▶ _SHORT EXERCISE_:
Copy the lines of the entries below word for word, from the line with "phylum: Chordata" up to and including the last line of the entries.

▶ _MATERIAL_:
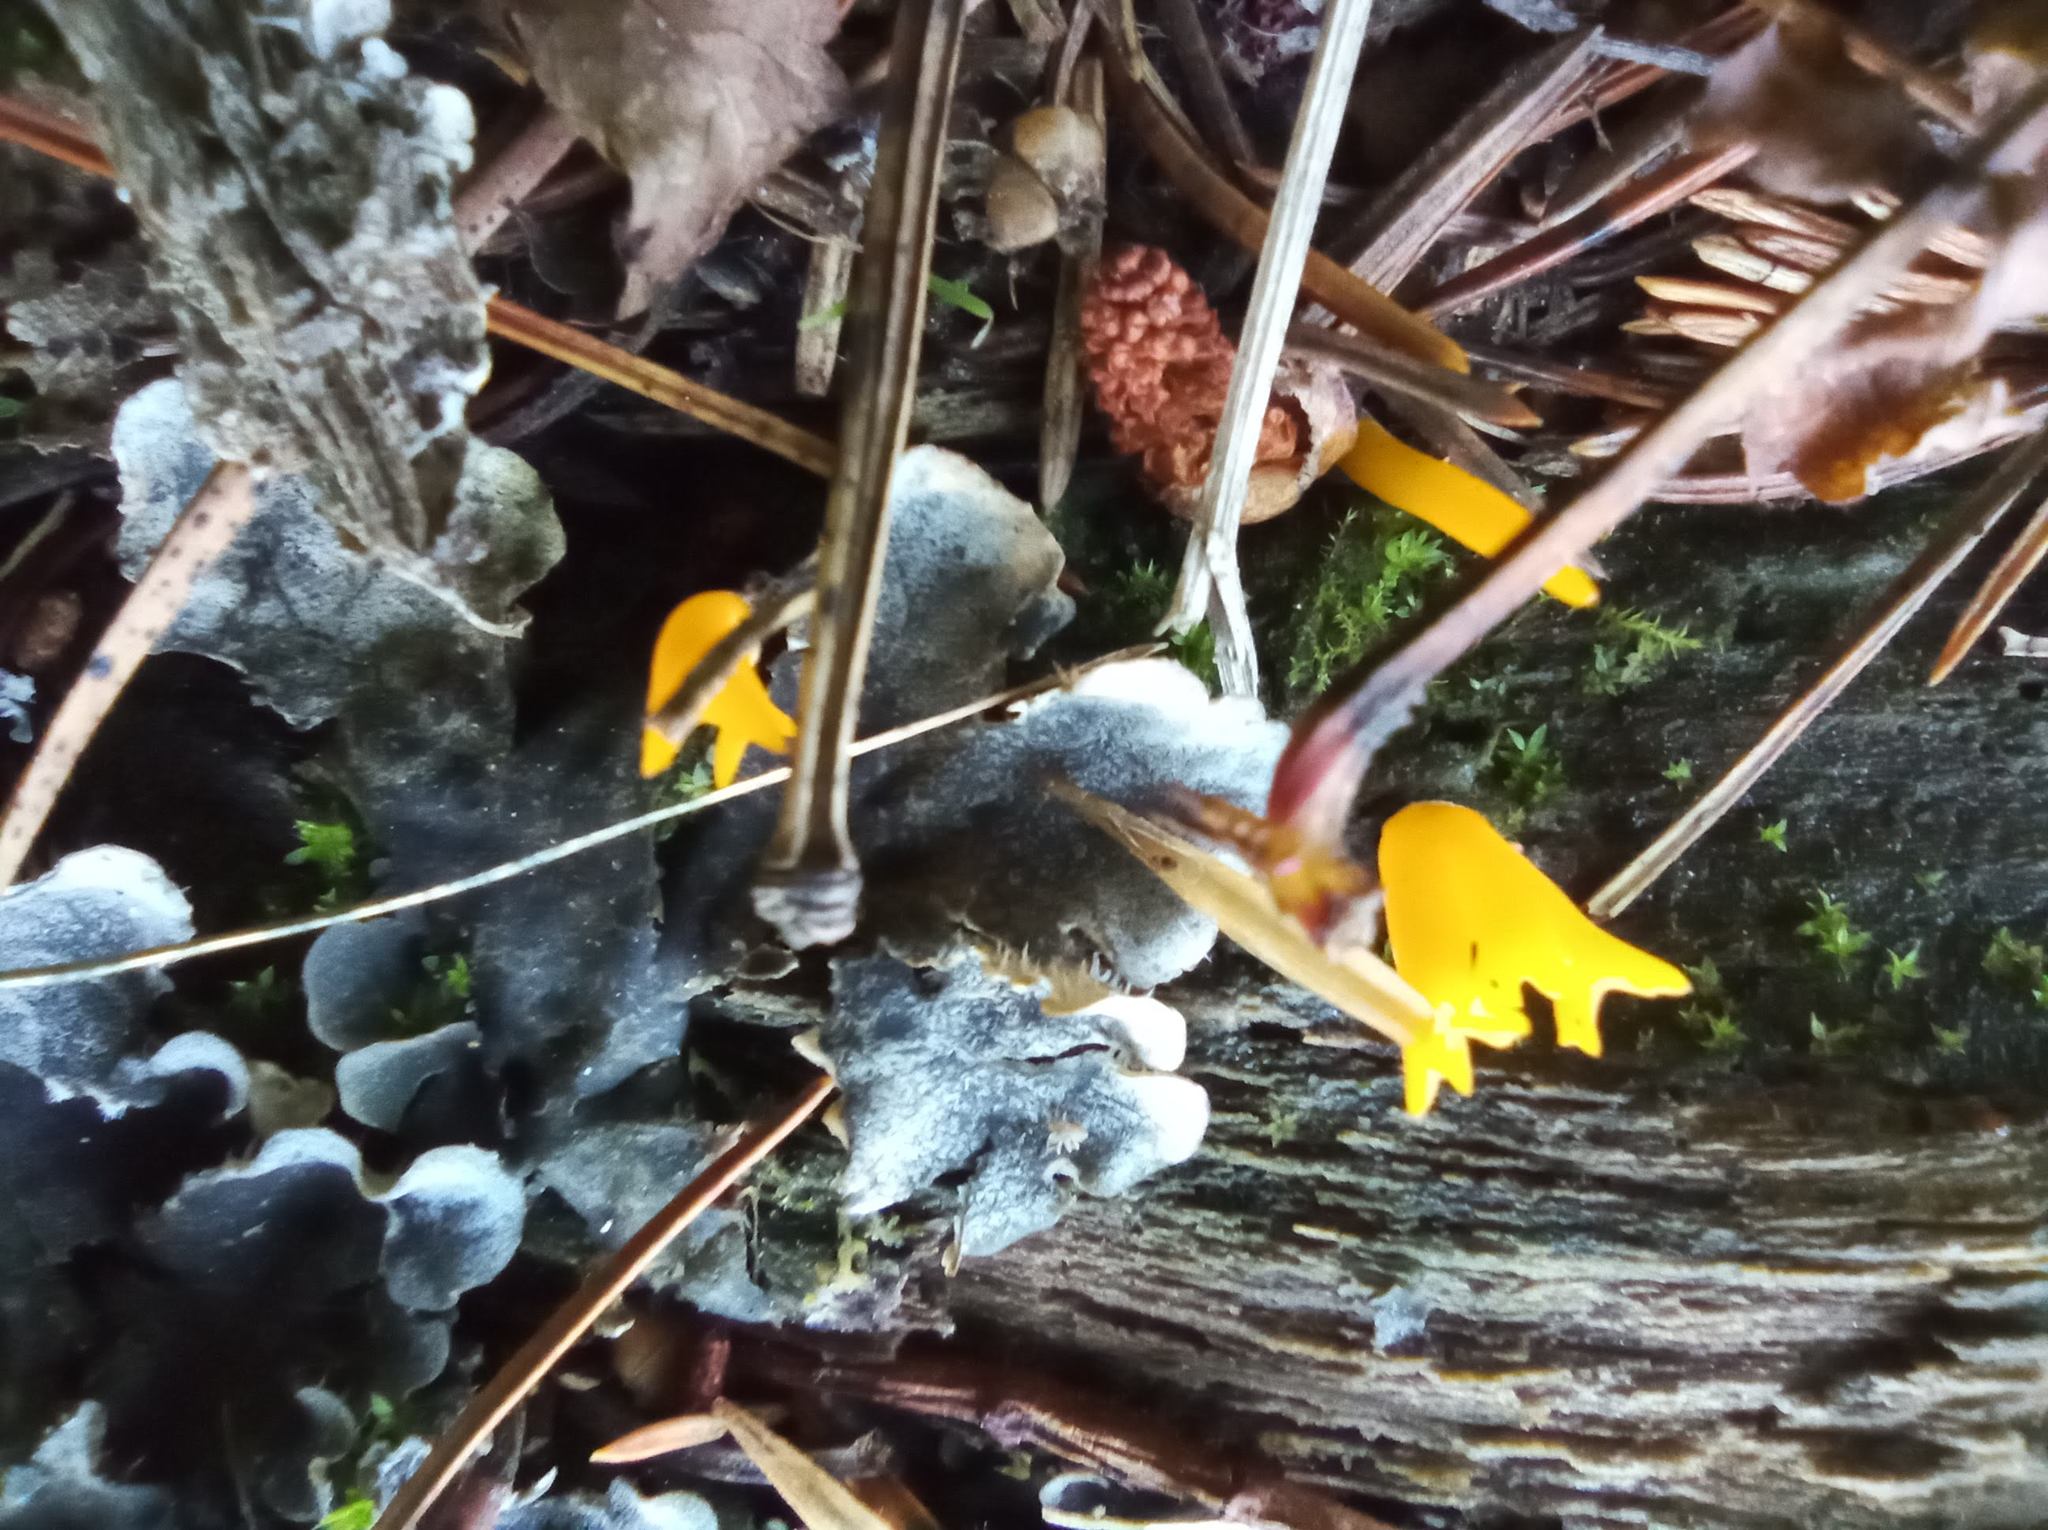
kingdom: Fungi
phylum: Basidiomycota
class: Dacrymycetes
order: Dacrymycetales
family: Dacrymycetaceae
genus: Calocera
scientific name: Calocera viscosa
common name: Yellow stagshorn
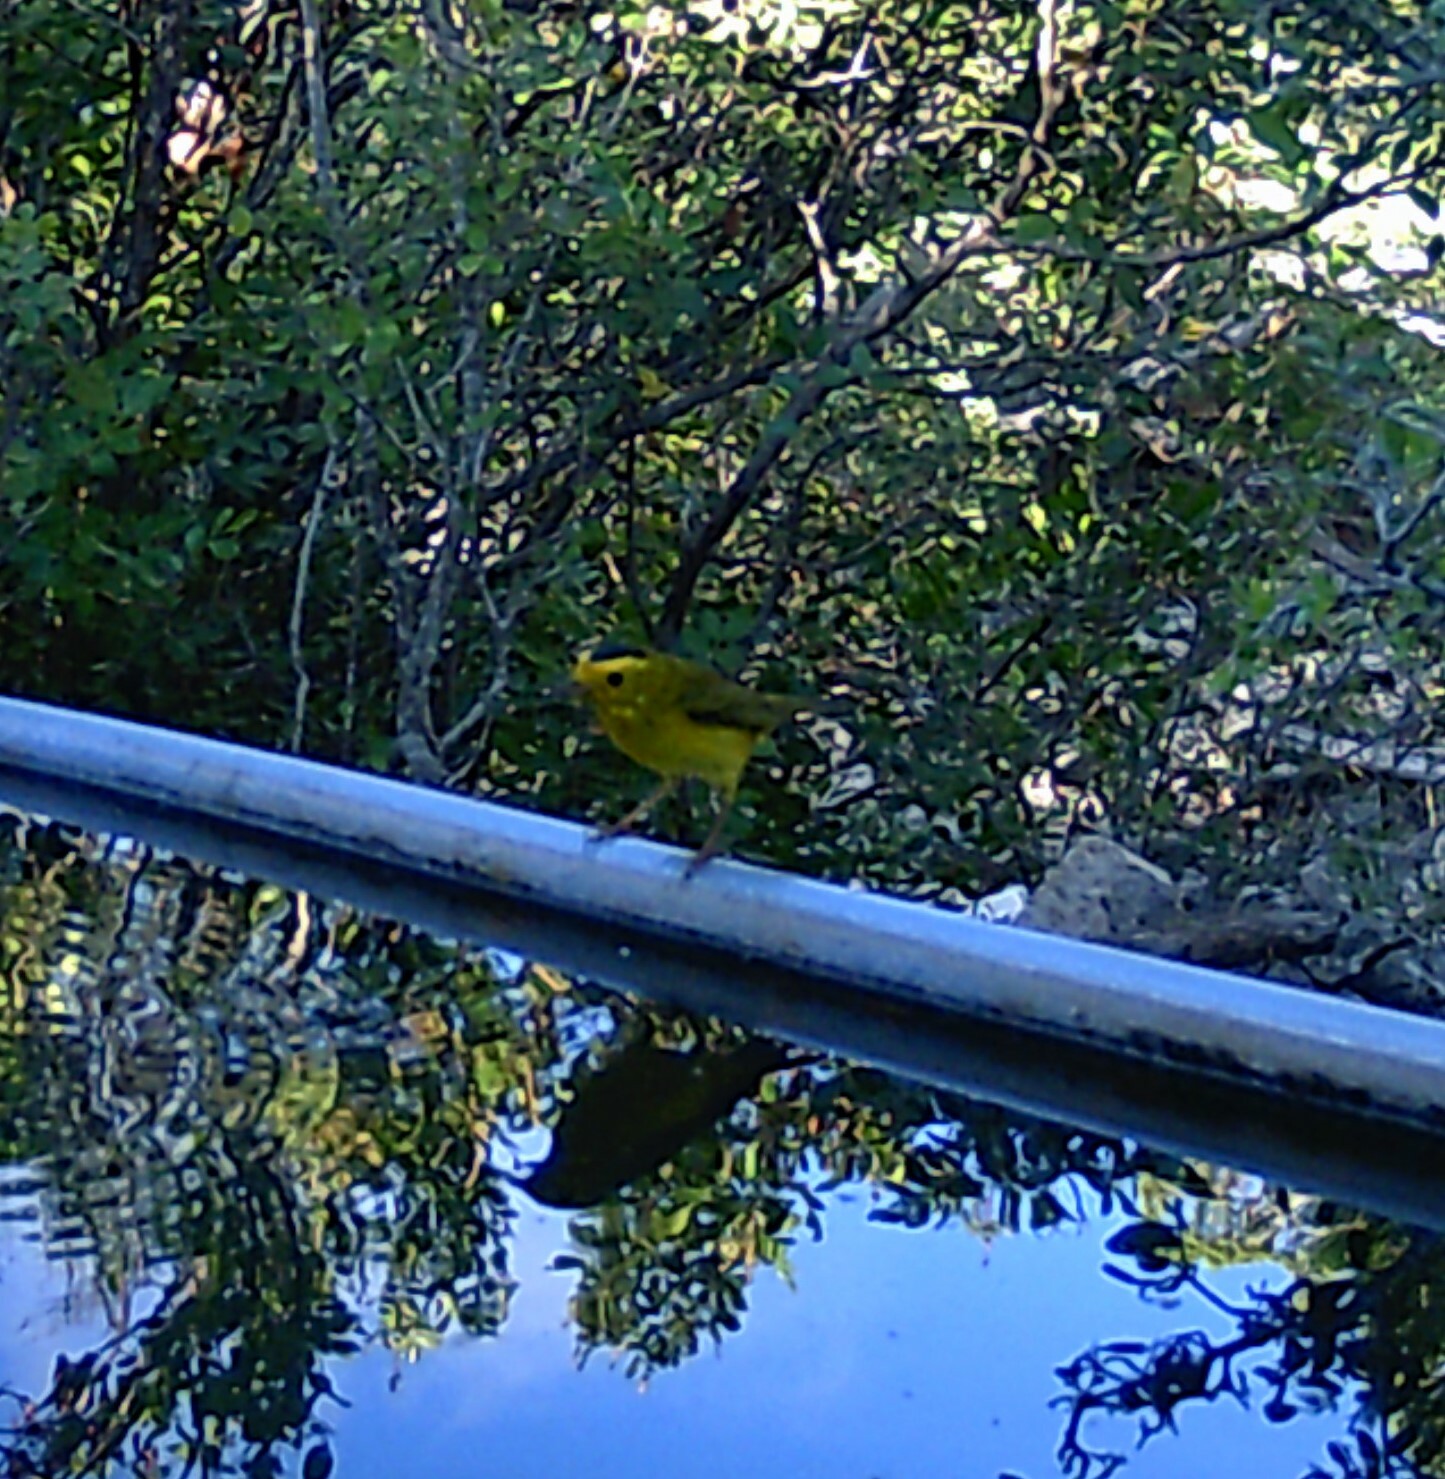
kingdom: Animalia
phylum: Chordata
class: Aves
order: Passeriformes
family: Parulidae
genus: Cardellina
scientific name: Cardellina pusilla
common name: Wilson's warbler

▶ _THE OUTPUT_:
phylum: Chordata
class: Aves
order: Passeriformes
family: Parulidae
genus: Cardellina
scientific name: Cardellina pusilla
common name: Wilson's warbler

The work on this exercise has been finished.